▸ Task requirements: The entries should be written out again exactly as they read.

[Records from a dataset]

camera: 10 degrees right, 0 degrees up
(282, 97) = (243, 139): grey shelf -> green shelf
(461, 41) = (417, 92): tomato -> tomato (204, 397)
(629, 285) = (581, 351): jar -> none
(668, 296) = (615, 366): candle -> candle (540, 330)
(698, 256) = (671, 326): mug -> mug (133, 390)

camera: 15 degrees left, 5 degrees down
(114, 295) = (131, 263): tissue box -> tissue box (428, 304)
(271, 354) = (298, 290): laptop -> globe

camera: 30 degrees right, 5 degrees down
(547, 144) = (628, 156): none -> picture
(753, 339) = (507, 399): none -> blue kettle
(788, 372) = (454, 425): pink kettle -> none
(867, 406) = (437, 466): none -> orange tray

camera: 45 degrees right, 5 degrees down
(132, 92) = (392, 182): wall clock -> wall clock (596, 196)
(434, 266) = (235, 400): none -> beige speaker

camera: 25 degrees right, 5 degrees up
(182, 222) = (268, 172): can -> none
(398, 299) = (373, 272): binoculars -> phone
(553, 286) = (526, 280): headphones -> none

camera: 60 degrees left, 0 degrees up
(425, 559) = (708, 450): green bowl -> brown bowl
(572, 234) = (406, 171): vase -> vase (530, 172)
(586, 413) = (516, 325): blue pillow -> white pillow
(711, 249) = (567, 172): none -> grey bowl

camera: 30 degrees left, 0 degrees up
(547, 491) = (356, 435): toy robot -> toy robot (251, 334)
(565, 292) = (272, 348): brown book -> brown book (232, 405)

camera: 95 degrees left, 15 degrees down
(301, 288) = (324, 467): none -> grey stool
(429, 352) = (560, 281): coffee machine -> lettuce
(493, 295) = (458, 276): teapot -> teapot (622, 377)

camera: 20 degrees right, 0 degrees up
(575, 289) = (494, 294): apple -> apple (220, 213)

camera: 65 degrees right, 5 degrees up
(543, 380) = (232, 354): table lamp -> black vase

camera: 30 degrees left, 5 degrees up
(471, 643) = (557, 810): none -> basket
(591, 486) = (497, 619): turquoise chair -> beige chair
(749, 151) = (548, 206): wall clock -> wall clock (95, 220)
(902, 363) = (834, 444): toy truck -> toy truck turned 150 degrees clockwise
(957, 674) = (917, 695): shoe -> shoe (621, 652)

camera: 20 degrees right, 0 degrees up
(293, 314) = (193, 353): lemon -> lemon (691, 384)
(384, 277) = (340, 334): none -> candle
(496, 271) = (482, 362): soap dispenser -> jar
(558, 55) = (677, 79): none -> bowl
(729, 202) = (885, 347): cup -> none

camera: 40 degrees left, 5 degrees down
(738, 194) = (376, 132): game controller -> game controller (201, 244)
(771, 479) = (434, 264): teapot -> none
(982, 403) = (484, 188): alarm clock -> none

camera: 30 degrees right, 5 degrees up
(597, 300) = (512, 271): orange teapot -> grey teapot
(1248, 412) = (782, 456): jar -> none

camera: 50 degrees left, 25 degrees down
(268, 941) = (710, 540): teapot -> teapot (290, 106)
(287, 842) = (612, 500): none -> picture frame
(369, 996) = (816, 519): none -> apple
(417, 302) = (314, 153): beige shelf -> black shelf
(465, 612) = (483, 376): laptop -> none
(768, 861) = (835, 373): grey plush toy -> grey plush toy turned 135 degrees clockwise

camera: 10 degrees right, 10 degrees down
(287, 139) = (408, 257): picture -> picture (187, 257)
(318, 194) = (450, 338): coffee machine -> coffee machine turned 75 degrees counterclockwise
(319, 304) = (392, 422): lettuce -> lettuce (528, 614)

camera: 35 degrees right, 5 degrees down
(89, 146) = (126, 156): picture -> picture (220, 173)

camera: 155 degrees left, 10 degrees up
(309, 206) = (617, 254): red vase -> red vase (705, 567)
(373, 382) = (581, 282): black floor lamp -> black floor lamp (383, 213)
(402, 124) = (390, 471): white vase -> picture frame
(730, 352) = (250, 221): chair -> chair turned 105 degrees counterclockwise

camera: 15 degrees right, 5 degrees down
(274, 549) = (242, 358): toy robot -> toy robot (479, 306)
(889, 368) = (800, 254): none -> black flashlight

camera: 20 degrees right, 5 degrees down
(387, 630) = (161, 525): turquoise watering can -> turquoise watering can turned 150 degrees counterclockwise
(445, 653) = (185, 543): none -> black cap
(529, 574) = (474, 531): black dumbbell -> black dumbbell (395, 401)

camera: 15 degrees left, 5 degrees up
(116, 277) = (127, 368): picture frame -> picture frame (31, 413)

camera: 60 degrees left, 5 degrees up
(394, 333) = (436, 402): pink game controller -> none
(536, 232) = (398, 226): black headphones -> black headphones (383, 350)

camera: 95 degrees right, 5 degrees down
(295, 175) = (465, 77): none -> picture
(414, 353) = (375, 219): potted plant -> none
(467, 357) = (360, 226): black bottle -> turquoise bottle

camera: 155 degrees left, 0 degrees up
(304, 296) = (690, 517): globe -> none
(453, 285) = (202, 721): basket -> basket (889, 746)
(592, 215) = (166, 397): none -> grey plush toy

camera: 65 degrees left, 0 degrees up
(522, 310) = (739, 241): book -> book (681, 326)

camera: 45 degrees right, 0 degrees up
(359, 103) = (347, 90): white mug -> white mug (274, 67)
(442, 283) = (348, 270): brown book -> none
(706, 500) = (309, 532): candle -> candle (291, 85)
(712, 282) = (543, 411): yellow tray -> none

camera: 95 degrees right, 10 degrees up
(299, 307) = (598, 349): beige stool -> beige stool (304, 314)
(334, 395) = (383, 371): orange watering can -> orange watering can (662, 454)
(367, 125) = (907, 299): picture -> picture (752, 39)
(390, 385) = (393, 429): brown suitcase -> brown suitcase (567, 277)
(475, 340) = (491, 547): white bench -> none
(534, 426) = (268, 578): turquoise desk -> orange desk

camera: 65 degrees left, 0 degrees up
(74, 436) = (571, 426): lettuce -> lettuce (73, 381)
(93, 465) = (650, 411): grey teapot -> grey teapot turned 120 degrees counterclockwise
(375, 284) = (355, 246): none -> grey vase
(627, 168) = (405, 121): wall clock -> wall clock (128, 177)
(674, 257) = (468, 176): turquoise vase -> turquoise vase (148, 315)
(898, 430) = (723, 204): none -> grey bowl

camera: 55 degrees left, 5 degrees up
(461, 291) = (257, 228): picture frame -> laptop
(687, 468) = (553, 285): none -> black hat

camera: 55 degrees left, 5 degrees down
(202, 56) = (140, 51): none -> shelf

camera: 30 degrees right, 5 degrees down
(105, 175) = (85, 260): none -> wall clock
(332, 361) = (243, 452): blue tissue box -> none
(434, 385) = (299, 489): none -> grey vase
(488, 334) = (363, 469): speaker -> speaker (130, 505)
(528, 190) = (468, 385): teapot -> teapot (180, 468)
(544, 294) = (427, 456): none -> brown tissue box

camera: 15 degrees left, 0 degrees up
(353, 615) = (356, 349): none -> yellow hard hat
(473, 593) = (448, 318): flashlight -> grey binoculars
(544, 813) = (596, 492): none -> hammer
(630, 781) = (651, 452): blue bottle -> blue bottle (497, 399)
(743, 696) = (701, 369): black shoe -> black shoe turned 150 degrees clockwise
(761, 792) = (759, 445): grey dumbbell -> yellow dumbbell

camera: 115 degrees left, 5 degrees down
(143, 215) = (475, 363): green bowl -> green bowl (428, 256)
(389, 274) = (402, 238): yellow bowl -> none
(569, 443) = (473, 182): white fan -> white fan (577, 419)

▸ Task result:
camera: 10 degrees right, 0 degrees up
(282, 97) = (243, 139): grey shelf -> green shelf
(461, 41) = (417, 92): tomato -> tomato (204, 397)
(629, 285) = (581, 351): jar -> none
(668, 296) = (615, 366): candle -> candle (540, 330)
(698, 256) = (671, 326): mug -> mug (133, 390)

camera: 15 degrees left, 5 degrees down
(114, 295) = (131, 263): tissue box -> tissue box (428, 304)
(271, 354) = (298, 290): laptop -> globe

camera: 30 degrees right, 5 degrees down
(547, 144) = (628, 156): none -> picture
(753, 339) = (507, 399): none -> blue kettle
(788, 372) = (454, 425): pink kettle -> none
(867, 406) = (437, 466): none -> orange tray

camera: 45 degrees right, 5 degrees down
(132, 92) = (392, 182): wall clock -> wall clock (596, 196)
(434, 266) = (235, 400): none -> beige speaker

camera: 25 degrees right, 5 degrees up
(182, 222) = (268, 172): can -> none
(398, 299) = (373, 272): binoculars -> phone
(553, 286) = (526, 280): headphones -> none

camera: 60 degrees left, 0 degrees up
(425, 559) = (708, 450): green bowl -> brown bowl
(572, 234) = (406, 171): vase -> vase (530, 172)
(586, 413) = (516, 325): blue pillow -> white pillow
(711, 249) = (567, 172): none -> grey bowl

camera: 30 degrees left, 0 degrees up
(547, 491) = (356, 435): toy robot -> toy robot (251, 334)
(565, 292) = (272, 348): brown book -> brown book (232, 405)

camera: 95 degrees left, 15 degrees down
(301, 288) = (324, 467): none -> grey stool
(429, 352) = (560, 281): coffee machine -> lettuce
(493, 295) = (458, 276): teapot -> teapot (622, 377)

camera: 20 degrees right, 0 degrees up
(575, 289) = (494, 294): apple -> apple (220, 213)

camera: 65 degrees right, 5 degrees up
(543, 380) = (232, 354): table lamp -> black vase

camera: 30 degrees left, 5 degrees up
(471, 643) = (557, 810): none -> basket
(591, 486) = (497, 619): turquoise chair -> beige chair
(749, 151) = (548, 206): wall clock -> wall clock (95, 220)
(902, 363) = (834, 444): toy truck -> toy truck turned 150 degrees clockwise
(957, 674) = (917, 695): shoe -> shoe (621, 652)

camera: 20 degrees right, 0 degrees up
(293, 314) = (193, 353): lemon -> lemon (691, 384)
(384, 277) = (340, 334): none -> candle
(496, 271) = (482, 362): soap dispenser -> jar
(558, 55) = (677, 79): none -> bowl
(729, 202) = (885, 347): cup -> none

camera: 40 degrees left, 5 degrees down
(738, 194) = (376, 132): game controller -> game controller (201, 244)
(771, 479) = (434, 264): teapot -> none
(982, 403) = (484, 188): alarm clock -> none

camera: 30 degrees right, 5 degrees up
(597, 300) = (512, 271): orange teapot -> grey teapot
(1248, 412) = (782, 456): jar -> none

camera: 50 degrees left, 25 degrees down
(268, 941) = (710, 540): teapot -> teapot (290, 106)
(287, 842) = (612, 500): none -> picture frame
(369, 996) = (816, 519): none -> apple
(417, 302) = (314, 153): beige shelf -> black shelf
(465, 612) = (483, 376): laptop -> none
(768, 861) = (835, 373): grey plush toy -> grey plush toy turned 135 degrees clockwise

camera: 10 degrees right, 10 degrees down
(287, 139) = (408, 257): picture -> picture (187, 257)
(318, 194) = (450, 338): coffee machine -> coffee machine turned 75 degrees counterclockwise
(319, 304) = (392, 422): lettuce -> lettuce (528, 614)

camera: 35 degrees right, 5 degrees down
(89, 146) = (126, 156): picture -> picture (220, 173)

camera: 155 degrees left, 10 degrees up
(309, 206) = (617, 254): red vase -> red vase (705, 567)
(373, 382) = (581, 282): black floor lamp -> black floor lamp (383, 213)
(402, 124) = (390, 471): white vase -> picture frame
(730, 352) = (250, 221): chair -> chair turned 105 degrees counterclockwise

camera: 15 degrees right, 5 degrees down
(274, 549) = (242, 358): toy robot -> toy robot (479, 306)
(889, 368) = (800, 254): none -> black flashlight

camera: 20 degrees right, 5 degrees down
(387, 630) = (161, 525): turquoise watering can -> turquoise watering can turned 150 degrees counterclockwise
(445, 653) = (185, 543): none -> black cap
(529, 574) = (474, 531): black dumbbell -> black dumbbell (395, 401)

camera: 15 degrees left, 5 degrees up
(116, 277) = (127, 368): picture frame -> picture frame (31, 413)

camera: 60 degrees left, 5 degrees up
(394, 333) = (436, 402): pink game controller -> none
(536, 232) = (398, 226): black headphones -> black headphones (383, 350)

camera: 95 degrees right, 5 degrees down
(295, 175) = (465, 77): none -> picture
(414, 353) = (375, 219): potted plant -> none
(467, 357) = (360, 226): black bottle -> turquoise bottle

camera: 155 degrees left, 0 degrees up
(304, 296) = (690, 517): globe -> none
(453, 285) = (202, 721): basket -> basket (889, 746)
(592, 215) = (166, 397): none -> grey plush toy

camera: 65 degrees left, 0 degrees up
(522, 310) = (739, 241): book -> book (681, 326)

camera: 45 degrees right, 0 degrees up
(359, 103) = (347, 90): white mug -> white mug (274, 67)
(442, 283) = (348, 270): brown book -> none
(706, 500) = (309, 532): candle -> candle (291, 85)
(712, 282) = (543, 411): yellow tray -> none

camera: 95 degrees right, 10 degrees up
(299, 307) = (598, 349): beige stool -> beige stool (304, 314)
(334, 395) = (383, 371): orange watering can -> orange watering can (662, 454)
(367, 125) = (907, 299): picture -> picture (752, 39)
(390, 385) = (393, 429): brown suitcase -> brown suitcase (567, 277)
(475, 340) = (491, 547): white bench -> none
(534, 426) = (268, 578): turquoise desk -> orange desk

camera: 65 degrees left, 0 degrees up
(74, 436) = (571, 426): lettuce -> lettuce (73, 381)
(93, 465) = (650, 411): grey teapot -> grey teapot turned 120 degrees counterclockwise
(375, 284) = (355, 246): none -> grey vase
(627, 168) = (405, 121): wall clock -> wall clock (128, 177)
(674, 257) = (468, 176): turquoise vase -> turquoise vase (148, 315)
(898, 430) = (723, 204): none -> grey bowl

camera: 55 degrees left, 5 degrees up
(461, 291) = (257, 228): picture frame -> laptop
(687, 468) = (553, 285): none -> black hat

camera: 55 degrees left, 5 degrees down
(202, 56) = (140, 51): none -> shelf

camera: 30 degrees right, 5 degrees down
(105, 175) = (85, 260): none -> wall clock
(332, 361) = (243, 452): blue tissue box -> none
(434, 385) = (299, 489): none -> grey vase
(488, 334) = (363, 469): speaker -> speaker (130, 505)
(528, 190) = (468, 385): teapot -> teapot (180, 468)
(544, 294) = (427, 456): none -> brown tissue box

camera: 15 degrees left, 0 degrees up
(353, 615) = (356, 349): none -> yellow hard hat
(473, 593) = (448, 318): flashlight -> grey binoculars
(544, 813) = (596, 492): none -> hammer
(630, 781) = (651, 452): blue bottle -> blue bottle (497, 399)
(743, 696) = (701, 369): black shoe -> black shoe turned 150 degrees clockwise
(761, 792) = (759, 445): grey dumbbell -> yellow dumbbell

camera: 115 degrees left, 5 degrees down
(143, 215) = (475, 363): green bowl -> green bowl (428, 256)
(389, 274) = (402, 238): yellow bowl -> none
(569, 443) = (473, 182): white fan -> white fan (577, 419)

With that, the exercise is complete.